THE PROBLEM
Beginning with the line that contains "(830, 135) none" in the material below, print each line exactly until the line that contains "(197, 181) none -> (374, 127) //" has been printed, then stop.

EXTRACTED INFORMATION
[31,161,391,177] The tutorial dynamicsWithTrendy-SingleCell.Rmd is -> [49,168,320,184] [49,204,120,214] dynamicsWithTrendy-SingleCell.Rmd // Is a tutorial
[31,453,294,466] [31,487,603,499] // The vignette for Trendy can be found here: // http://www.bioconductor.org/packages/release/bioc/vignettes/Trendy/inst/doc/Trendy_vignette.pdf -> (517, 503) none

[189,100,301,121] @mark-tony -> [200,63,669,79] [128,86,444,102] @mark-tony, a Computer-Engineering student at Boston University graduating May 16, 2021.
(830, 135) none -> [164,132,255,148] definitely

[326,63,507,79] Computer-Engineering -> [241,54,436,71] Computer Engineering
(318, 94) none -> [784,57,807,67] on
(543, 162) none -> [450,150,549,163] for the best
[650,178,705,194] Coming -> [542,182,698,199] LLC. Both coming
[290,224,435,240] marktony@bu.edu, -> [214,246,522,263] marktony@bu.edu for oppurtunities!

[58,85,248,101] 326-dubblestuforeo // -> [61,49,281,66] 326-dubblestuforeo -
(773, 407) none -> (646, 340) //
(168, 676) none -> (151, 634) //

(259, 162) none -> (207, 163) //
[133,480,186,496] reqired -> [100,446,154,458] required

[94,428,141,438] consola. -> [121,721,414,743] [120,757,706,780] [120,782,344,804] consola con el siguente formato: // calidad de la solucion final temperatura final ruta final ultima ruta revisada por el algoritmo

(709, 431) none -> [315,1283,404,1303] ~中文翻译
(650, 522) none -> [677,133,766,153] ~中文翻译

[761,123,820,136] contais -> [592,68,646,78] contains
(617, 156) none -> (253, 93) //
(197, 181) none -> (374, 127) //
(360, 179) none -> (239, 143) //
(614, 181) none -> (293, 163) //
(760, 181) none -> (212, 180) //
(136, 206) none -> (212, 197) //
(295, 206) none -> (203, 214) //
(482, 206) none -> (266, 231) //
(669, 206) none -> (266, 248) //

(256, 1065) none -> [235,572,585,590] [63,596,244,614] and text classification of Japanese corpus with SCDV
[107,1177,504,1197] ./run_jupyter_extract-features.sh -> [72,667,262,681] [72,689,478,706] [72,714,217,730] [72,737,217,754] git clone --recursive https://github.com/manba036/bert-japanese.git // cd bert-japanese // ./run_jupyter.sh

ANSWER
(830, 135) none -> [164,132,255,148] definitely

[326,63,507,79] Computer-Engineering -> [241,54,436,71] Computer Engineering
(318, 94) none -> [784,57,807,67] on
(543, 162) none -> [450,150,549,163] for the best
[650,178,705,194] Coming -> [542,182,698,199] LLC. Both coming
[290,224,435,240] marktony@bu.edu, -> [214,246,522,263] marktony@bu.edu for oppurtunities!

[58,85,248,101] 326-dubblestuforeo // -> [61,49,281,66] 326-dubblestuforeo -
(773, 407) none -> (646, 340) //
(168, 676) none -> (151, 634) //

(259, 162) none -> (207, 163) //
[133,480,186,496] reqired -> [100,446,154,458] required

[94,428,141,438] consola. -> [121,721,414,743] [120,757,706,780] [120,782,344,804] consola con el siguente formato: // calidad de la solucion final temperatura final ruta final ultima ruta revisada por el algoritmo

(709, 431) none -> [315,1283,404,1303] ~中文翻译
(650, 522) none -> [677,133,766,153] ~中文翻译

[761,123,820,136] contais -> [592,68,646,78] contains
(617, 156) none -> (253, 93) //
(197, 181) none -> (374, 127) //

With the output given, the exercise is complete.